> [What to work on]:
Update the data so that every "Management" reads "Leadership" instead, and leave everything else as it is.

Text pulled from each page
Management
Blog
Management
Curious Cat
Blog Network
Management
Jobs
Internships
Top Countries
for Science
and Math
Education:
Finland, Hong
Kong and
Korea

> [Exercise answer]:
Leadership
Blog
Leadership
Curious Cat
Blog Network
Leadership
Jobs
Internships
Top Countries
for Science
and Math
Education:
Finland, Hong
Kong and
Korea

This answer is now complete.